At nine years old, Shyima was "hired" by a wealthy Egyptian couple to work for their family first in their Cairo apartment, and soon after as a "maid" in their California home. Her duties forced her to awake before dawn and work until past midnight, cleaning the luxurious five-bedroom mansion. Her "employers" kept her in a windowless garage that was neither air-conditioned or heated. The light bulb in the garage blew out shortly after she arrived, and was never replaced; Shyima consequently spent her personal life in the dark... in more ways than one. "I thought this was normal", she answered when she was eventually asked why she didn't just run away.
Thanks to sharp-eyed neighbors, who anonymously tipped off Los Angeles authorities that a young girl seemed to be living in Mr. and Mrs. Ibrahim's garage, Shyima was saved; since the trial of her "benefactors" she has been adopted into a family that, unlike the Ibrahims, takes her to Disneyland to go on the rides, not just to carry everyone's bags. Shyima's video interview is a welcome reminder to keep faith in the possibility of happy endings:
[Shyima] graduated from high school this summer after retaking her exit exam and hopes to become a police officer.
Shyima, now 19, has a list of assigned chores. She wears purple eyeshadow, has a boyfriend and frequently updates her profile on MySpace. Her hands are neatly manicured. [This detail is in contrast to the earlier observation made by the police who first rescued Shyima: "They noted her hands were red and caked with dead, hard-looking skin."]
She has had her future given back to her; if only the same could be said for other children still trapped in the bonds of slavery:
The trafficking of children for domestic labor in the U.S. is an extension of an illegal but common practice in Africa.
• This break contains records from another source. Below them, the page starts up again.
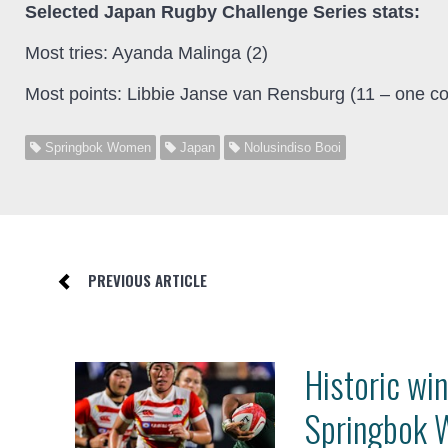
Selected Japan Rugby Challenge Series stats:
Most tries: Ayanda Malinga (2)
Most points: Libbie Janse van Rensburg (11 – one co
Springbok Women
Japan
Nolusindiso Booi
PREVIOUS ARTICLE
Historic win
Springbok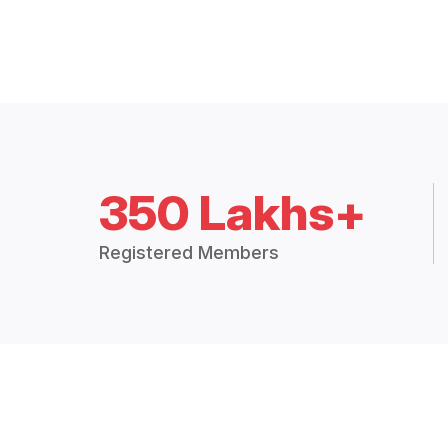
350 Lakhs+
Registered Members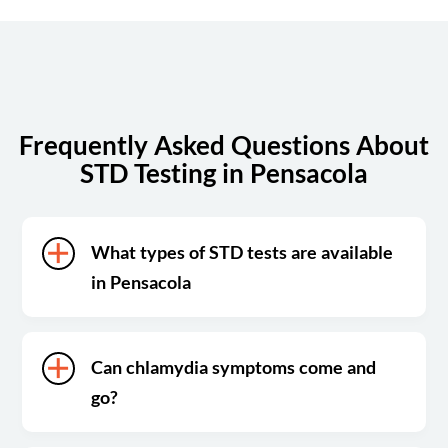
Sunday
Closed
Frequently Asked Questions About
STD Testing in Pensacola
What types of STD tests are available
in Pensacola
Can chlamydia symptoms come and
go?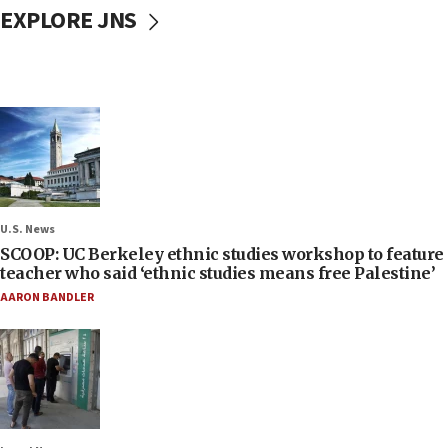
EXPLORE JNS
U.S. News
SCOOP: UC Berkeley ethnic studies workshop to feature
teacher who said ‘ethnic studies means free Palestine’
AARON BANDLER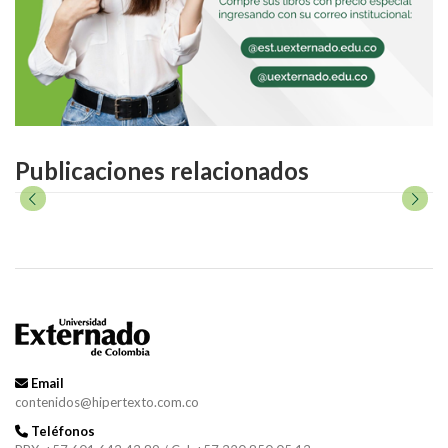
Publicaciones relacionados
Email
contenidos@hipertexto.com.co
Teléfonos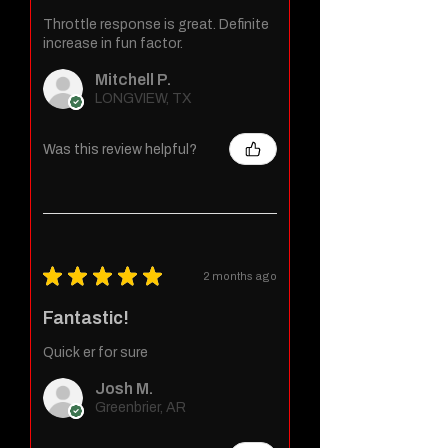
Throttle response is great. Definite
increase in fun factor.
Mitchell P.
LONGVIEW, TX
Was this review helpful?
★
★
★
★
★
2 months ago
Fantastic!
Quick er for sure
Josh M.
Greenbrier, AR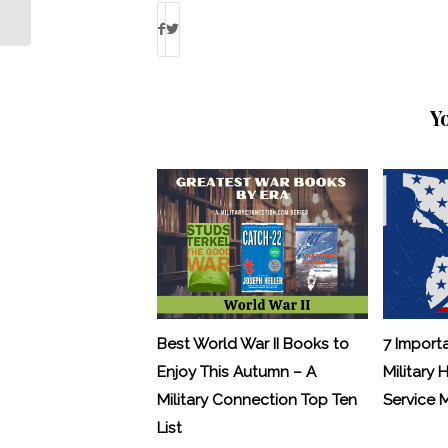
veterans
Y
Best World War II Books to
7 Import
Enjoy This Autumn – A
Military 
Military Connection Top Ten
Service
List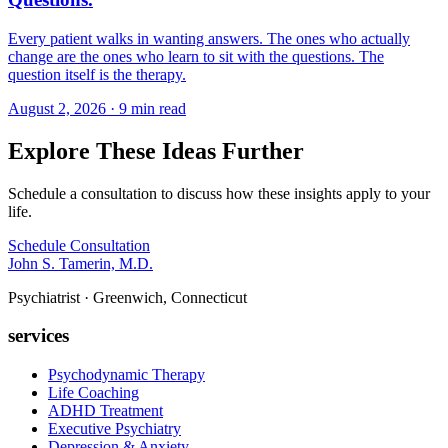
Every patient walks in wanting answers. The ones who actually
change are the ones who learn to sit with the questions. The
question itself is the therapy.
August 2, 2026 · 9 min read
Explore These Ideas Further
Schedule a consultation to discuss how these insights apply to your
life.
Schedule Consultation
John S. Tamerin, M.D.
Psychiatrist · Greenwich, Connecticut
services
Psychodynamic Therapy
Life Coaching
ADHD Treatment
Executive Psychiatry
Depression & Anxiety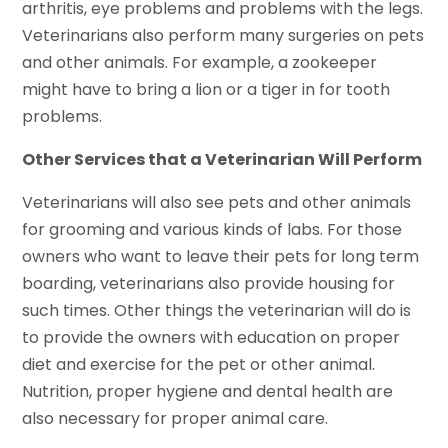
arthritis, eye problems and problems with the legs.
Veterinarians also perform many surgeries on pets
and other animals. For example, a zookeeper
might have to bring a lion or a tiger in for tooth
problems.
Other Services that a Veterinarian Will Perform
Veterinarians will also see pets and other animals
for grooming and various kinds of labs. For those
owners who want to leave their pets for long term
boarding, veterinarians also provide housing for
such times. Other things the veterinarian will do is
to provide the owners with education on proper
diet and exercise for the pet or other animal.
Nutrition, proper hygiene and dental health are
also necessary for proper animal care.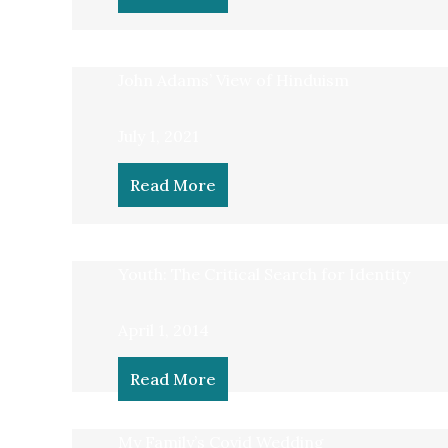
John Adams’ View of Hinduism
July 1, 2021
Read More
Youth: The Critical Search for Identity
April 1, 2014
Read More
My Family’s Covid Wedding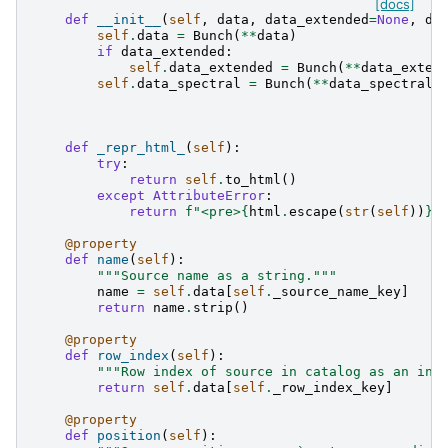
[docs]
def
__init__
(
self
,
data
,
data_extended
=
None
,
da
self
.
data
=
Bunch
(
**
data
)
if
data_extended
:
self
.
data_extended
=
Bunch
(
**
data_exten
self
.
data_spectral
=
Bunch
(
**
data_spectral
)
def
_repr_html_
(
self
):
try
:
return
self
.
to_html
()
except
AttributeError
:
return
f
"<pre>
{
html
.
escape
(
str
(
self
))
}
<
@property
def
name
(
self
):
"""Source name as a string."""
name
=
self
.
data
[
self
.
_source_name_key
]
return
name
.
strip
()
@property
def
row_index
(
self
):
"""Row index of source in catalog as an int
return
self
.
data
[
self
.
_row_index_key
]
@property
def
position
(
self
):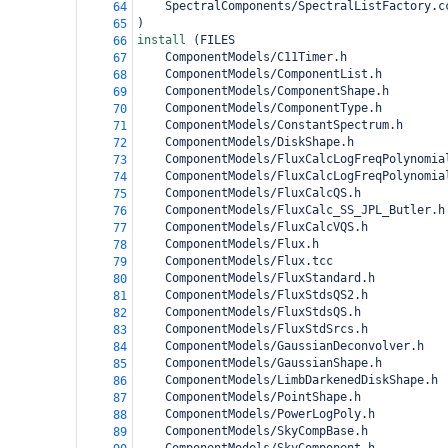
    SpectralComponents/SpectralListFactory.c
64
)
65
install 
(
FILES 
66
    ComponentModels/C11Timer.h
67
    ComponentModels/ComponentList.h
68
    ComponentModels/ComponentShape.h
69
    ComponentModels/ComponentType.h
70
    ComponentModels/ConstantSpectrum.h
71
    ComponentModels/DiskShape.h
72
    ComponentModels/FluxCalcLogFreqPolynomia
73
    ComponentModels/FluxCalcLogFreqPolynomia
74
    ComponentModels/FluxCalcQS.h
75
    ComponentModels/FluxCalc_SS_JPL_Butler.h
76
    ComponentModels/FluxCalcVQS.h
77
    ComponentModels/Flux.h
78
    ComponentModels/Flux.tcc
79
    ComponentModels/FluxStandard.h
80
    ComponentModels/FluxStdsQS2.h
81
    ComponentModels/FluxStdsQS.h
82
    ComponentModels/FluxStdSrcs.h
83
    ComponentModels/GaussianDeconvolver.h
84
    ComponentModels/GaussianShape.h
85
    ComponentModels/LimbDarkenedDiskShape.h
86
    ComponentModels/PointShape.h
87
    ComponentModels/PowerLogPoly.h
88
    ComponentModels/SkyCompBase.h
89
Families in remote villages send their daughters to work in cities for extra money and the opportunity to escape a dead-end life. Some girls work for free on the understanding that they will at least be better fed in the home of their employer.
The custom has led to the spread of trafficking, as well-to-do Africans accustomed to employing children immigrate to the U.S. Around one-third of the estimated 10,000 forced laborers in the United States are servants trapped behind the curtains of suburban homes, according to a study by the National Human Rights Center at the University of California at Berkeley and Free the Slaves, a nonprofit group. No one can say how many are children, especially since their work can so easily be masked as chores.
[Hat Tip to Hot Air]
2 comments:
Thanks Charles, interesting story.
a welcome reminder to keep faith in the possibility of happy endings
Well, if we can talk of happy endings at age 19, she has one because she found herself by great fortune in a country that has been made modern through Christianity. Back home in Egypt, her own family thinks she is in the wrong and the slave owners have another girl in chains. This is for such people an age-old story. Good for Shyima that she refuses to speak or think in Arabic.
So, faith in the possibility of happy endings has to have a specific religious character, or else the story with a happy ending will just be primitive myth: that which hides (it is not even conscious of) its own dependence on sacrificial victims, just as the happy family shown partying in the video was dependent on the little slave girl to scapegoat to make their lives seem blessed. (I bet the confusion of the slave owners' kids, when interviewed by police, was largely genuine and not simply a case of being caught in a conscious lie.)
America sent the rich Egyptian woman to prison, but couldn't cure her of the desire for another slave. Only engagement with the demanding faith of Christianity could have worked such magic, but the result would not have been "happy" in any kind of ritualistic-mythic sense, but rather the kind of happiness that can only come with the hard and patient and never-ending work of fighting to know good and evil and also to accept patiently the necessary limits to our attempts to build the Kingdom of God in this world.
What a terrible story to have to even think about, much less write about.
It's quite sad when slavery is still thought of as acceptable, especially when that mindset is smack in the middle of a country which fought a war to abolish the act.